From Figure 2, we can know that the CCDI values of all permutations have changed with different α values. With the increase of risk aversion coefficient α, the CCDI values less than zero are becoming smaller and smaller, and the CCDI values greater than zero are getting bigger and bigger. But it's noted that the permutation P15 has the greatest CCDI value all the time. In other words, the optimal ranking of all sustainable suppliers has not changed, that is, S3>S2>S1>S4. From Figure 3, similar to the situation above, we find that the positive CCDI values are becoming bigger and bigger, and the negative CCDI values are getting smaller and smaller with the increasing of regret aversion coefficient δ. The greatest CCDI value always corresponds to the permutation P15, which demonstrates that the priority of all sustainable suppliers is S3>S2>S1>S4.

4.3. Comparisons and Discussion

To validate the effectiveness and advantage of the presented method (QUALIFLEX-RT), some existing approaches are used to conduct a comparative analysis, including the TODIM approach [5] and the WASPAS method [47]. Besides, we also adopted the approach based on the 2-DULWA operator to derive the priority of sustainable suppliers. Utilizing the QUALIFLEX-RT approach and the three methods mentioned above, the ranking results of four sustainable suppliers are displayed in Figure 4.

As shown in Figure 4, we can observe that the ranking result of sustainable suppliers determined by the WASPAS method is the same as that derived by the 2-DULWA operator, that is, S2>S3>S4>S1. But both results of which are completely different from that produced by the QUALIFLEX-RT approach. Moreover, the priority of sustainable suppliers obtained by the QUALIFLEX-RT and the TODIM approaches are consistent, that is, S3>S2>S1>S4.

The main reason that results in the ranking difference is that the WASPAS method integrating the weighted sum model and the weighted product model and the approach based on the 2-DULWA operator assume that the decision-makers are completely rationality. This assumption is unreasonable in the decision-making process. Therefore, the result obtained by the QUALIFLEX-RT approach introducing the regret theory is more reasonable because it takes into account the regret aversion behavior of decision-makers.

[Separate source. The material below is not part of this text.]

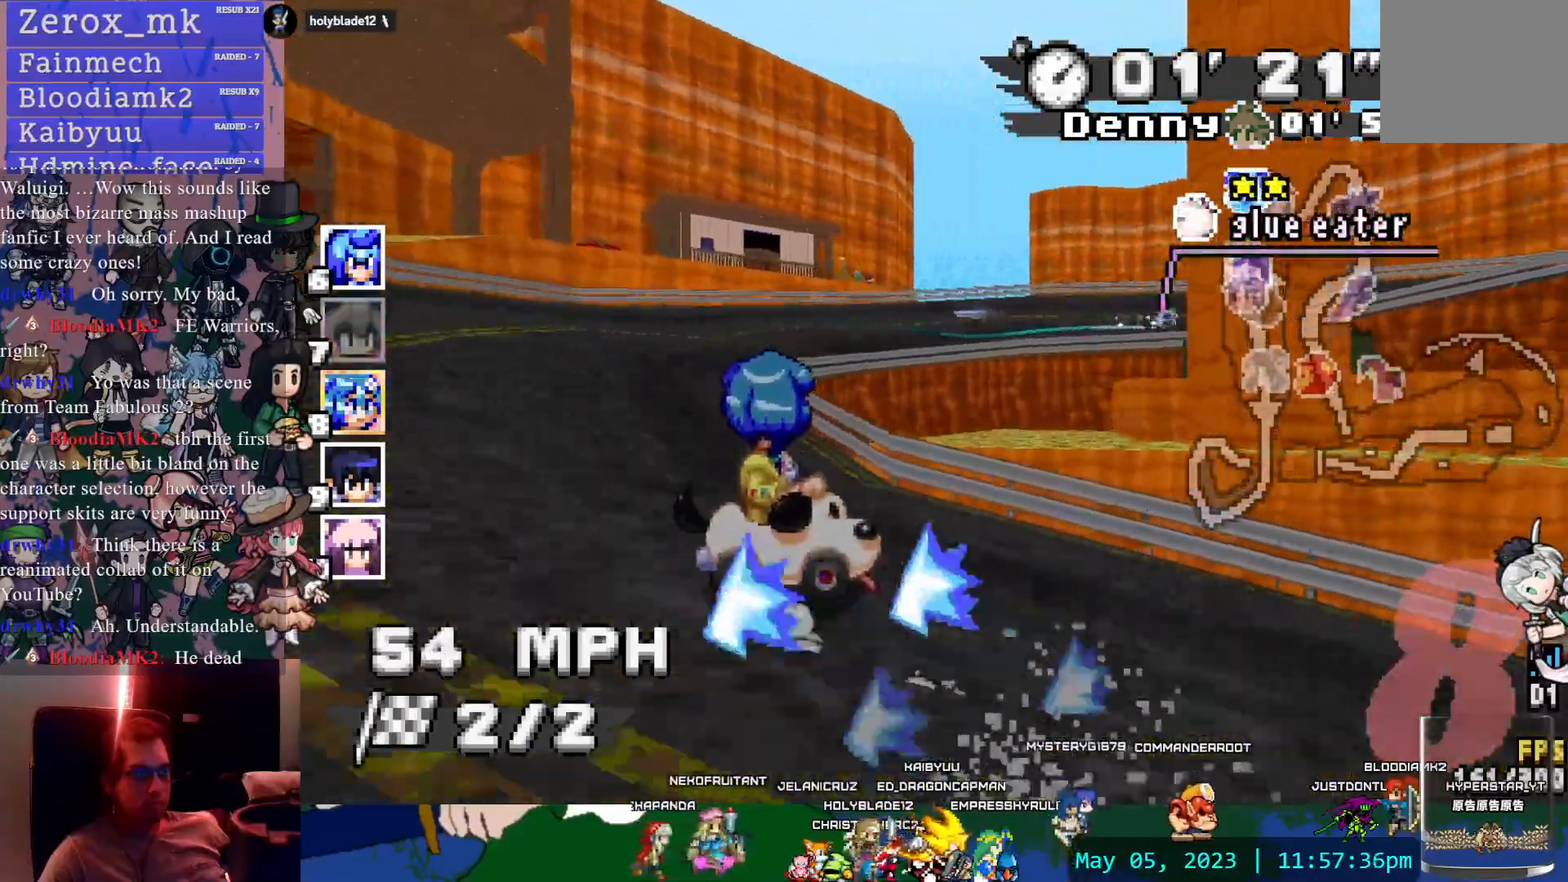
Gameplay with a controller (PlayStation layout); each line is a JSON object with the inputs held at the frame after it. "events" lists button and stick changes between this image and that frame as [ms after this image, input, new state], when the widget could be followed in between. Not read: CIRCLE HOME L3 R3 SELECT START.
{"buttons": ["CROSS", "R1"], "left_stick": "center", "right_stick": "center", "events": [[33, "left_stick", "left"], [500, "left_stick", "center"]]}
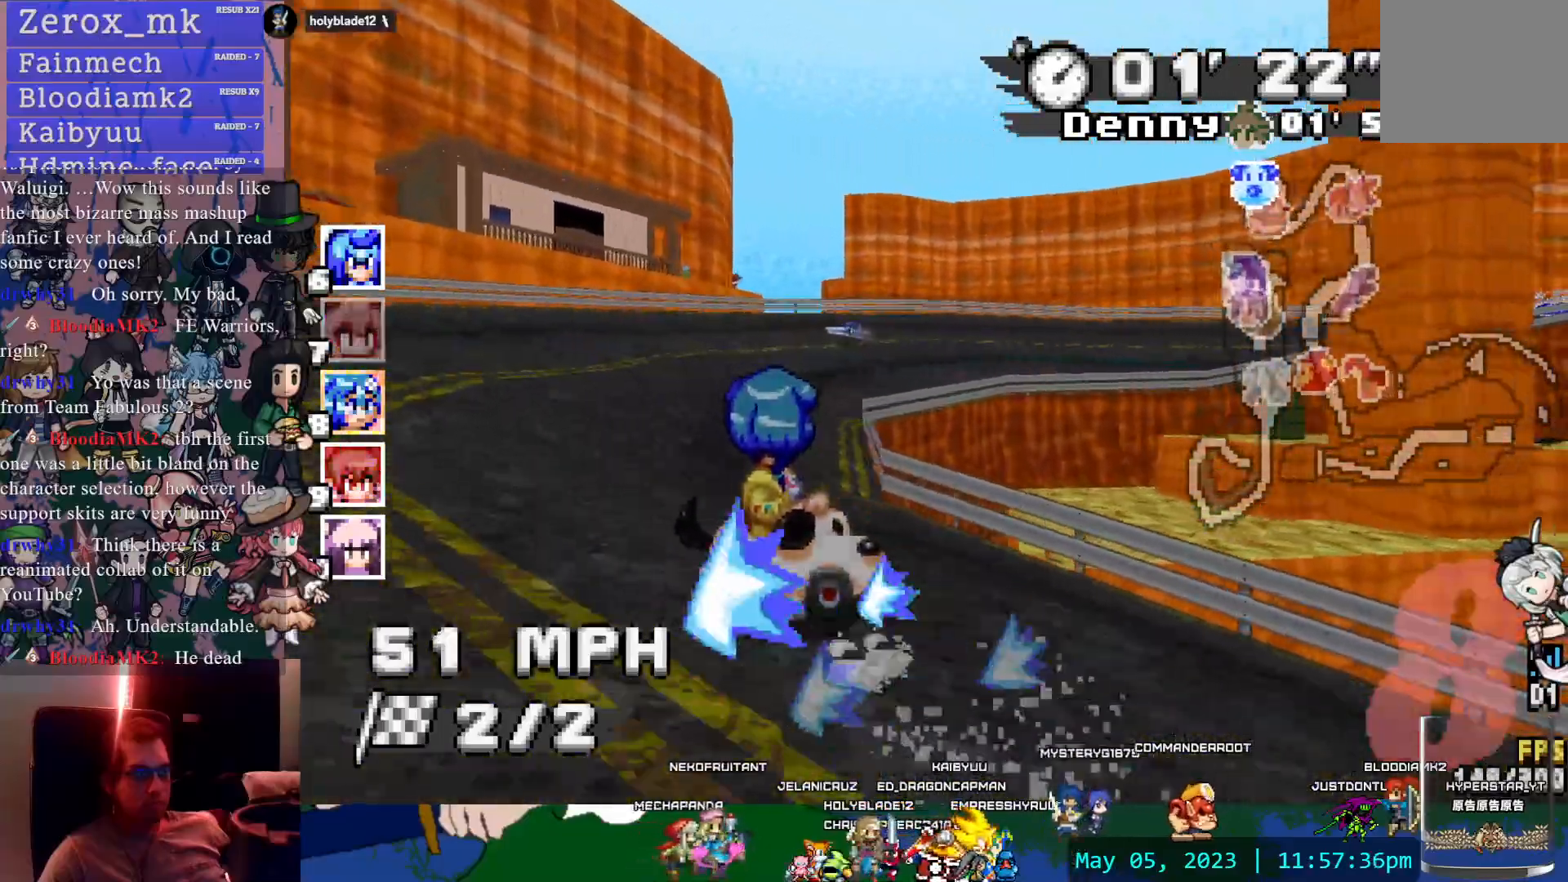
{"buttons": ["CROSS", "R1", "R2"], "left_stick": "right", "right_stick": "center"}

Another reason may be that the presented approach uses the 2-DULV including the reliability of evaluation information to evaluate the sustainable suppliers. Whereas the WASPAS method adopts interval type-2 fuzzy sets to evaluate the performance of sustainable suppliers, which may lead to a biased result due to not incorporate the reliability of the evaluation information.

The main reason behind the consistent ranking between the TODIM method and the QUALIFLEX-RT approach can be explained that the bounded rationality behavior of decision-makers is considered by the two methods. The same ranking results also validate the effectiveness and feasibility of the presented approach. Consequently, the ranking result of sustainable suppliers determined by the QUALIFLEX-RT is accurate and reasonable.

Compared with the 2-DULWA operator, the TODIM method and the WASPAS approach, the QUALIFLEX-RT method offers the following advantages: (1) The presented approach adopts the 2-DULV to assessment the performance of sustainable suppliers, which can better describe the ambiguity, uncertainty, and reliability of decision-makers judgment; (2) The QUALIFLEX-RT method based on the regret theory is utilized to determine the ranking of sustainable suppliers, which can better depict the decision-makers' bounded rationality behavior in the decision-making process.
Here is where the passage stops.